In 1996, queer people couldn’t exist in public without being harassed. Trans people were fired from their jobs and ostracized from their communities as a matter of course. Rosie O’Donnell was still straight, and Tom Cruise was still sane. Ellen was only recently gay. Drag Queens were never discussed in friendly conversation. It was easier to blame the victim than to fix society.
Presidents Bush Sr. and Reagan had tried to kill as many gay men (and drug addicts who didn’t vote for them) as possible by not funding AIDS research. They openly hated the LGBTQ+ community. It was acceptable. I remember because my grandfather used to say terrible, unrepeatable things about “the homos” during car rides. He had no idea that I and my femme queerness was seething in the back seat.
All this is to say that Rent blew many a closeted, conservative mind in 1996. There just wasn’t anything like Rent in the mainstream. Not since Hair.
Rent has lesbians who live! It has a gay couple! Angel is a drag queen! It’s based on an opera! It was a massive deal.
So, when millennials on the Gen X cusp like me get excited about Rent, that’s why. It gave us the freedom to be who we were/are. It opened the doors for federal gay marriage, the repeal of “Don’t Ask Don’t Tell,” and RuPaul’s Drag Race.
The gay community survived AIDS but just barely. Thank goodness heteros keep having more of us. Conservative Republicans and moderate Democrats used to believe we recruited. If you Google those politicians, photos make it super obvious that heterosexuality isn’t a choice either.
The US government let AIDS decimate our community because it could. Conservative politicians are letting another virus kill US citizens now, too. Get vaccinated. Do it out of spite if you have to. Live to see them eat their words. Just live.
Speaking of the virus. The Shubert Theater is checking vaccination cards and requiring masks. It is otherwise packing in as many people as it can into the theatre. It is impossible to remain socially distant.
Concessions are being sold: alcoholic beverages, water, snacks, etc. Patrons were wandering, drink in hand, all over with their masks down. It’s a little funny that the Boch is showing a musical about life during the AIDS epidemic while not doing more to help its patrons survive the COVID pandemic.

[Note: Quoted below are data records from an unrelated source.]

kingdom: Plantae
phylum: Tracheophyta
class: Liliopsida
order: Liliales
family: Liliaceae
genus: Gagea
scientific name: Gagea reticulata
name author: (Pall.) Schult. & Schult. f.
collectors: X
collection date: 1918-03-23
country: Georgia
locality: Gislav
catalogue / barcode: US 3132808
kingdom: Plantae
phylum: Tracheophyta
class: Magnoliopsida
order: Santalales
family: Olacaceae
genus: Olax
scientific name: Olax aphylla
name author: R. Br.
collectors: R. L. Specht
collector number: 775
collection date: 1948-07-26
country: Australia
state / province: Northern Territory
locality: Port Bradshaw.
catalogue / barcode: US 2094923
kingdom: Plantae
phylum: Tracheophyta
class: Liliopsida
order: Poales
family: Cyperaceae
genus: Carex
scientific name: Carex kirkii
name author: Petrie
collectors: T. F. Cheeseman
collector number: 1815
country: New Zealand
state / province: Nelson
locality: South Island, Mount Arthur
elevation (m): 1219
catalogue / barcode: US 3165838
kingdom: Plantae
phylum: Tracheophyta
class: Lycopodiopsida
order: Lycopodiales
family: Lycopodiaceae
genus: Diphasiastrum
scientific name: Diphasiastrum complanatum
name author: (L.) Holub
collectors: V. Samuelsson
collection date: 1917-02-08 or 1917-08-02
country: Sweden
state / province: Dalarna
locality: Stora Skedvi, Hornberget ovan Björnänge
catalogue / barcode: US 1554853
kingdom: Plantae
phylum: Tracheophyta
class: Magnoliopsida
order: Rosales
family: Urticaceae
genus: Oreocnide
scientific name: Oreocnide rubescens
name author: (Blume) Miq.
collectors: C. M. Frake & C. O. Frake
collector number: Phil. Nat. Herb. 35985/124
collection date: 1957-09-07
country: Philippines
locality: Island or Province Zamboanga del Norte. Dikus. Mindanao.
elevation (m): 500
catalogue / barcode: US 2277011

To sum up: Angel (Javon King) is awesome. She’s worth the price of admission alone. At the other end of the spectrum, Roger (Coleman Cummings) couldn’t remember to give acting a try unless he was poked and prodded in the fake tattoo by his fellow cast members. I haven’t seen someone commit that hard to the white hot passion of indifference since Small Mouth Sounds. Everyone else was great. The band was good.
The Rent cast and crew are performing eight shows this week before moving on to their next stop. That’s ridiculous. There’s no way the cast and crew have enough time between shows to recover. The union rules need reform.
Speaking of reform and union contracts: did you know that the International Alliance of Theatrical Stage Employees, Moving Picture Technicians, Artists and Allied Crafts of the United States, Its Territories and Canada (IATSE) is striking because of unfair and unsafe working conditions? Its members have been taken advantage of for too long. When we support workers’ strikes, we support better conditions for all.
Don’t cross the picket lines. The bosses already have too much money. It’s time they recognize who makes it for them.